__ЧТО НУЖНО СДЕЛАТЬ__. Верни без изменений отрывок текста о стихах Жигулина: от слов «Юмор бывает разный: открыто–веселый, заразительный, даже» до слов «юмором ненужное напряжение.» включительно.

__ИЗВЛЕЧЁННЫЙ ТЕКСТ__.
+ + + + + + +

Безусловно, тут характер лирического героя несколько шаржирован, однако шаржирован он в сторону тех его черт, выявление которых при всей их очевидности весьма затруднительно. Когда у А. Иванова читаешь: «Я подумал: «Убьет, наверно. Он голодный как сукин сын», то невольно хочется сказать о перефразировке строк из жигулинского «Бурундука»: «Видно, думал: «Убьют, наверно, эти грубые мужики».

Удачная перефразировка, только дело здесь не в конкретной строке конкретного стихотворения. Вспомним, например, «Кострожогов»: «Как огреет из автомата — и никто концов не найдет… И смотрю я в глаза солдата. Нет, пожалуй, что не убьет». Или у А. Иванова: «Я подкармливал его хлебом, он делился со мной медком». У Жигулина: «Каждый сытым давненько не был. Но до самых теплых деньков мы кормили Тимошку хлебом из казенных своих пайков» («Бурундук»). «И уходим мы лесом хвойным, где белеет снег по стволам. И махорку, что дал конвойный, делим бережно пополам» («Кострожоги»). Истинный юмор всегда рождается из истинного добра. Страх бурундука описан с юмором, потому что страх его оказался ложным. «Грубые мужики» его выходили и весной отпустили на волю. Страх лирического героя «Кострожогов» тоже оказался ложным, поэтому в стихотворение тоже привнесен юмор. Нечаянная радость в жизни всегда вызывает ответную улыбку души, однако перевести эту улыбку на поэтический язык, не исказив ее сдержанной во внешнем проявлении силы, чрезвычайно сложно.

Юмор бывает разный: открыто–веселый, заразительный, даже буйный, а бывает еще юмор смягчающий, снимающий напряжение. И Теркин балагурит не потому, что война ему представляется необычайно веселым мероприятием, своим юмором он постоянно стремится снять напряжение, столь естественное для суровых военных будней. Юмор у него открытый, заразительный, ибо он обращается к тем, с кем делит тяготы настоящего времени. Лирический герой Жигулина повествует о тяжелом прошлом, но он не стремится никого ошарашить, подавить своим повествованием, напротив, он смягчает его уместным для данного случая светлым неброским юмором. Сходство тут в главном: и Теркин, и жигулинский лирический герой снимают юмором ненужное напряжение.

+ + + + + + +

Записи набора данных:
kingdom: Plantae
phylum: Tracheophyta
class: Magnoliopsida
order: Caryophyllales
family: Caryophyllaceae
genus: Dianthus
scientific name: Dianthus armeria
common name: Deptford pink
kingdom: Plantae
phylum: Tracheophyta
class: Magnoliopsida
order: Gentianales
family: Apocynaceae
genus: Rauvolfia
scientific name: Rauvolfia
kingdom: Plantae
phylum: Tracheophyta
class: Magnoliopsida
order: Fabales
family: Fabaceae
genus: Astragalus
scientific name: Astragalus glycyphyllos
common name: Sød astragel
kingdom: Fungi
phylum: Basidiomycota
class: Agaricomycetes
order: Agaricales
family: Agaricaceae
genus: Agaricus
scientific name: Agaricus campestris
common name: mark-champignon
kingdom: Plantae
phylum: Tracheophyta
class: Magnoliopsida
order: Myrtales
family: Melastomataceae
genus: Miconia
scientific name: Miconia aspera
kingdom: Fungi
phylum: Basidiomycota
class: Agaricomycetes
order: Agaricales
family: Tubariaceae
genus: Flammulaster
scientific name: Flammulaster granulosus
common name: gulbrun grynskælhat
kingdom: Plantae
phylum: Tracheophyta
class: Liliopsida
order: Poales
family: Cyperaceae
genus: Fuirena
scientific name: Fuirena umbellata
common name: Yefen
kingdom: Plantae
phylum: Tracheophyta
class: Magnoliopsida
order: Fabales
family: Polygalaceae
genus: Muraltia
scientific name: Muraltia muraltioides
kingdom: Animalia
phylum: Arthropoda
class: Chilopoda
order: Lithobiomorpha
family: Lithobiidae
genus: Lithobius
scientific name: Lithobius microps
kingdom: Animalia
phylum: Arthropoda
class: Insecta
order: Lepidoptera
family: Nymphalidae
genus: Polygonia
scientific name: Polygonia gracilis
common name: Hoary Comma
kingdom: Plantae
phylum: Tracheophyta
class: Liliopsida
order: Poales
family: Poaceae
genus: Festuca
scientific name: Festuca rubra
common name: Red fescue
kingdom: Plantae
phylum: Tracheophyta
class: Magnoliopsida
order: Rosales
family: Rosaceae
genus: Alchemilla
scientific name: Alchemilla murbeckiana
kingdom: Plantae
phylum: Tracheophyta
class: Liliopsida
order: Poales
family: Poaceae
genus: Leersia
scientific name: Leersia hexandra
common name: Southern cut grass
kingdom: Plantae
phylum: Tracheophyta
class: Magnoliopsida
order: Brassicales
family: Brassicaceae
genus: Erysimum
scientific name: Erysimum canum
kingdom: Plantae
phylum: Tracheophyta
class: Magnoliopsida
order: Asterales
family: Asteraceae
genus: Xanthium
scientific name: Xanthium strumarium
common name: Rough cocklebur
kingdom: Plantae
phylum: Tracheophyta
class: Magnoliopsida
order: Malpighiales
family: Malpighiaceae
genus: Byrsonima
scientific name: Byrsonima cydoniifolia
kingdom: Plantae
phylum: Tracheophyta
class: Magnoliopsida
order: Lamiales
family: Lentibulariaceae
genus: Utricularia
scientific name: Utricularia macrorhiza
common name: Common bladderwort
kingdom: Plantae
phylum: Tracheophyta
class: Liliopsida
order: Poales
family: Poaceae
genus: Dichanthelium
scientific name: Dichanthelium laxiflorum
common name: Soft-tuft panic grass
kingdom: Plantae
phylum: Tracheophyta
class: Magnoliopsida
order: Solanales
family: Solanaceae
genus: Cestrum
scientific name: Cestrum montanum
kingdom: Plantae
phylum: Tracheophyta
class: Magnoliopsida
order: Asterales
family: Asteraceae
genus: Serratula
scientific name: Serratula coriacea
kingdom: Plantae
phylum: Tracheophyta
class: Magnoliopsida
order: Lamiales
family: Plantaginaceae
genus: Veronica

+ + + + + + +

__ОТВЕТ НА ЗАДАНИЕ__.
Юмор бывает разный: открыто–веселый, заразительный, даже буйный, а бывает еще юмор смягчающий, снимающий напряжение. И Теркин балагурит не потому, что война ему представляется необычайно веселым мероприятием, своим юмором он постоянно стремится снять напряжение, столь естественное для суровых военных будней. Юмор у него открытый, заразительный, ибо он обращается к тем, с кем делит тяготы настоящего времени. Лирический герой Жигулина повествует о тяжелом прошлом, но он не стремится никого ошарашить, подавить своим повествованием, напротив, он смягчает его уместным для данного случая светлым неброским юмором. Сходство тут в главном: и Теркин, и жигулинский лирический герой снимают юмором ненужное напряжение.